Today the topic is monologue. Actually I don’t know how to start this monologue. Now I will talk something about my life in Newyork.
At the first I came here I feel really strange . I have no friends here and nobody can talk with me . Although I leaving with my father, because I haven’t saw him almost 10 years so I feel really lonly. I can clearly memorized the first week I came here, I sat at the windowsill and look outside for howl day. No talking , no shopping, no playing but just crying. I miss everything everyone in China and I felt no one know my feeling. I know it’s sounds a lie , but I live in that statue for almost 2 months. Then I went to the ESL program. There have many peopel are in the samilar age as me. But I still afried made firends. If nobody talk with me I wouldn’t made a sounds. Step by step, I became more and more shy and sensitive, but it is not a real me. I can’t find the outgoing me anymore.

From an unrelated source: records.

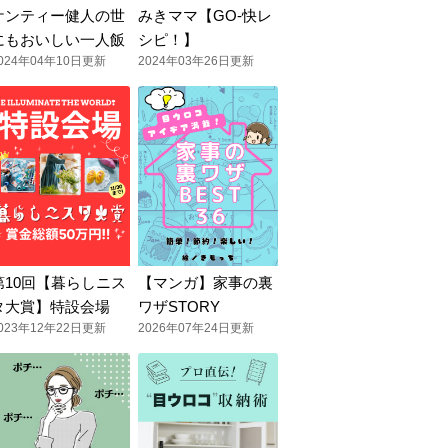
ケンティー健人の世
みきママ【GO-快レ
にもおいしい一人飯
シピ！】
024年04年10日更新
2024年03年26日更新
第10回【暮らしニス
【マンガ】家事の裏
タ大賞】特設会場
ワザSTORY
023年12年22日更新
2026年07年24日更新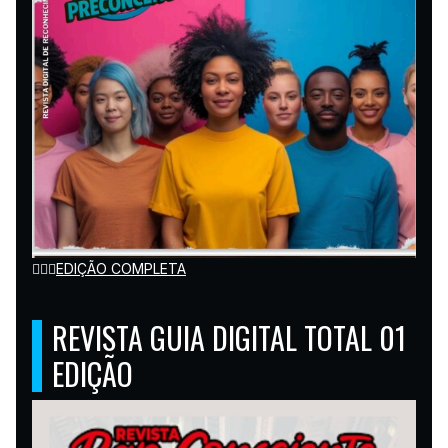
👉🏽🌐
EDIÇÃO COMPLETA
REVISTA GUIA DIGITAL TOTAL 01
EDIÇÃO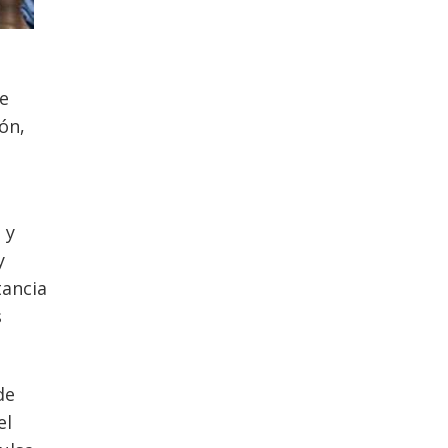
le
ón,
 y
y
tancia
s
de
el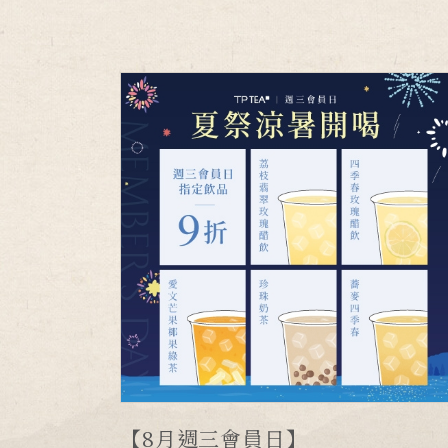
【8月週三會員日】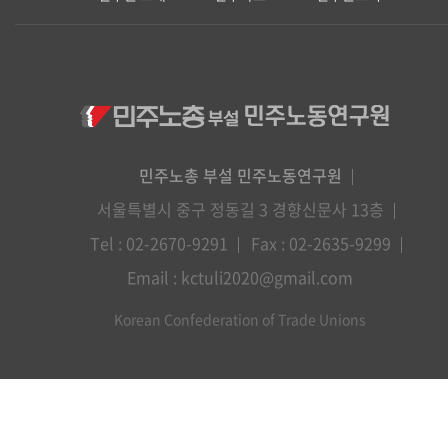
민주노총 부설 민주노동연구원
서울특별시 중구 정동길 3 경향신문사 13층
Tel : 02-2670-9291
Fax : 02-2635-9299
Email : kctuli2020@gmail.com
Korean Confederation of Trade Unions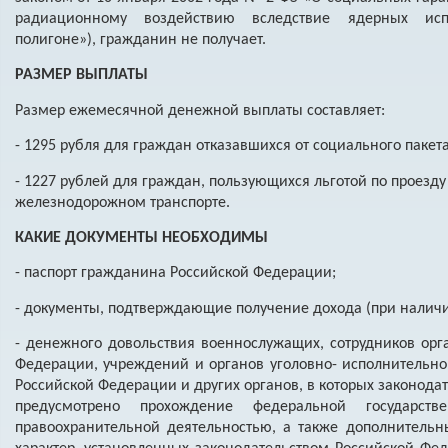
радиационному воздействию вследствие ядерных ис
полигоне»), гражданин не получает.
РАЗМЕР ВЫПЛАТЫ
Размер ежемесячной денежной выплаты составляет:
- 1295 рубля для граждан отказавшихся от социального пакета
- 1227 рублей для граждан, пользующихся льготой по проезд
железнодорожном транспорте.
КАКИЕ ДОКУМЕНТЫ НЕОБХОДИМЫ
- паспорт гражданина Российской Федерации;
- документы, подтверждающие получение дохода (при наличии
- денежного довольствия военнослужащих, сотрудников орг
Федерации, учреждений и органов уголовно- исполнительн
Российской Федерации и других органов, в которых законод
предусмотрено прохождение федеральной государст
правоохранительной деятельностью, а также дополнительн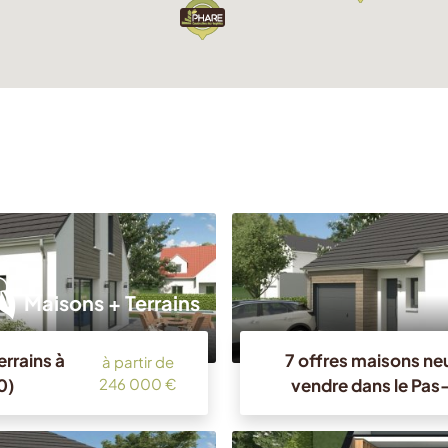
Maisons + Terrains
errains à
7 offres maisons neu
à partir de
0)
vendre dans le Pas
246 000 €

The most fortunate thing is I met a really nice teacher at the esl program. She is a really nice person, the first time I talk to her I felt I had knew her for a long time. She never joke my broken English and give me lots of confidence. At that I met my first firend in US. She is my father’s firend’s daughter. Like destiny, we like each other very much at the first time . She help me made a bank card, help me apply the college, shopping with me and let me made friends. I really think if no her ,there is no day’s happy me.
Now I had two part time work. Have many firends in baruch. Like every normal international student enjoy the new life in Baruch. Although some time I will fell lonely agine, I always can find somebody to talk with . I like update my picture on the facebook or my own page . My firends who are in China all said I looks perfect. Actually I am not very care about whatever I looks. The most thing I care is the change of myself. I start like this city, this country and the people here.
Now understand that if Ican’t change the situation around me ,I must change myself to adapt the surrounding. And then I will find a new world and start enjoy it!